At this point, anyone touting the opinion that humanity will easily “adapt” to what it is doing to the earth and continue to progress unaffected is probably either misinformed, aligned with an organization profiting from the destruction of the planet, or has a vested political or economic interest in covering up and distorting the facts.
While adaptation to the changes happening around us will be necessary to some degree, this idea could easily mislead people into thinking that mitigation of greenhouse gases is not important. How well would we be able to adapt to drought, famine, rising sea levels, and increasingly disastrous weather phenomena? All one needs to do is look at the destruction wrought by Hurricane Katrina to see how difficult it is going to be for humanity to adapt to global climate change.
Even if draconian measures were taken immediately to completely curb the emission of carbon dioxide, the rapid warming the earth is experiencing would not subside for decades due to the long-lived nature of carbon dioxide.
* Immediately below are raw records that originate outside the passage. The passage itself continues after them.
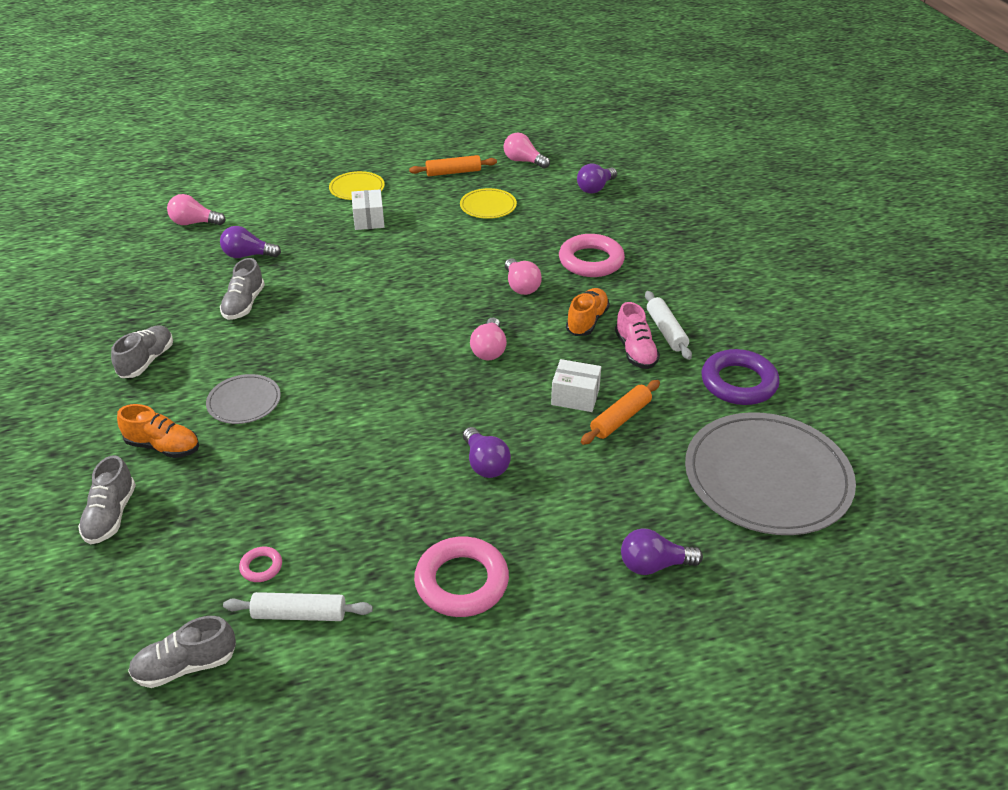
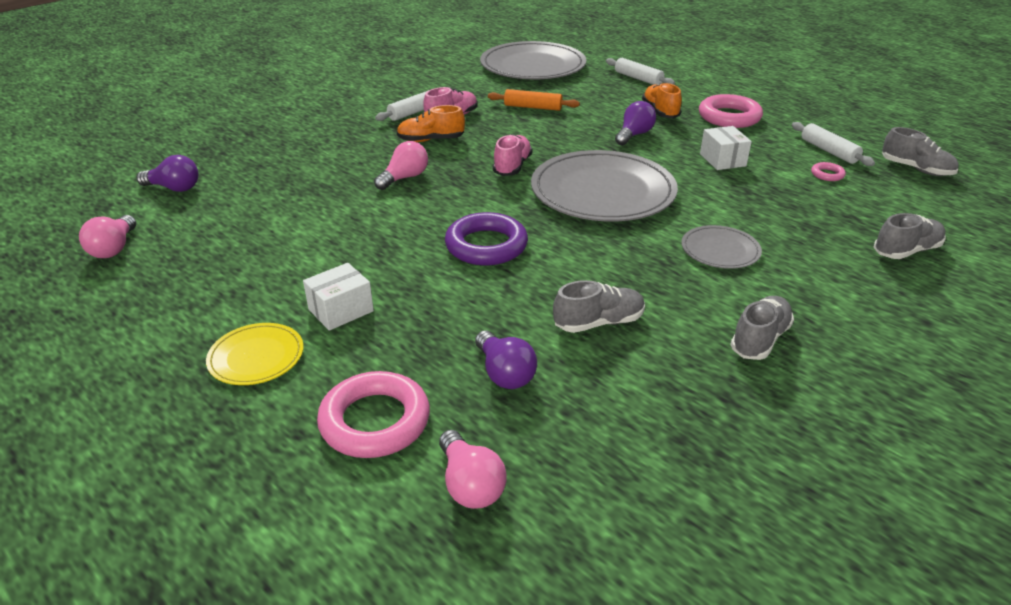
camera: 120 degrees left, 5 degrees down
(147, 361) = (759, 339): grey shoe -> grey shoe turned 135 degrees clockwise
(163, 446) = (821, 264): orange shoe -> orange shoe (660, 112)
(394, 383) = (603, 191): none -> grey plate
(453, 172) = (167, 291): orange rolling pin -> none
(488, 206) = (253, 238): yellow plate -> none
(489, 349) = (512, 166): pink light bulb -> pink shoe
(575, 397) = (529, 124): white box -> white box (722, 160)
(591, 261) = (332, 158): pink ring -> pink ring (375, 421)
(654, 565) = (638, 78): purple light bulb -> white rolling pin
(738, 383) = (451, 83): purple ring -> purple ring (486, 246)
It may be too late to avert this global catastrophe happening all around us, but we must at least try to minimize it.
The first steps of this effort are beginning to take place. Realizing that the Kyoto protocol is not enough to stop global climate change, Britain recently drafted the Climate Change Bill which will cut the nation’s carbon dioxide emissions by 60 percent over the next 43 years. Prime Minister Tony Blair called the bill “revolutionary.”
Other nations are finally taking responsibility for the welfare of our world, and the United States must follow. The only rational way to do this is to take action now. Politicians lacking in scientific understanding must stop saying that we should do nothing about global warming because we aren’t 100 percent sure that it exists. Instead, it is time for them to start actually listening to scientists, who know far more about the matter than they do.
Taking action means being honest with ourselves, and with our situation — a situation which must no longer be denied or ignored. Global climate change is not a conspiracy, and it is not an issue that exclusively concerns politically leftist-leaning citizens. Our species is in the midst of a great and terrible thing that we have wrought upon ourselves, and we are left with the burden of correcting the matter, or we risk becoming a brief cosmic memory.
Steve Borowsky is a sophomore biology major.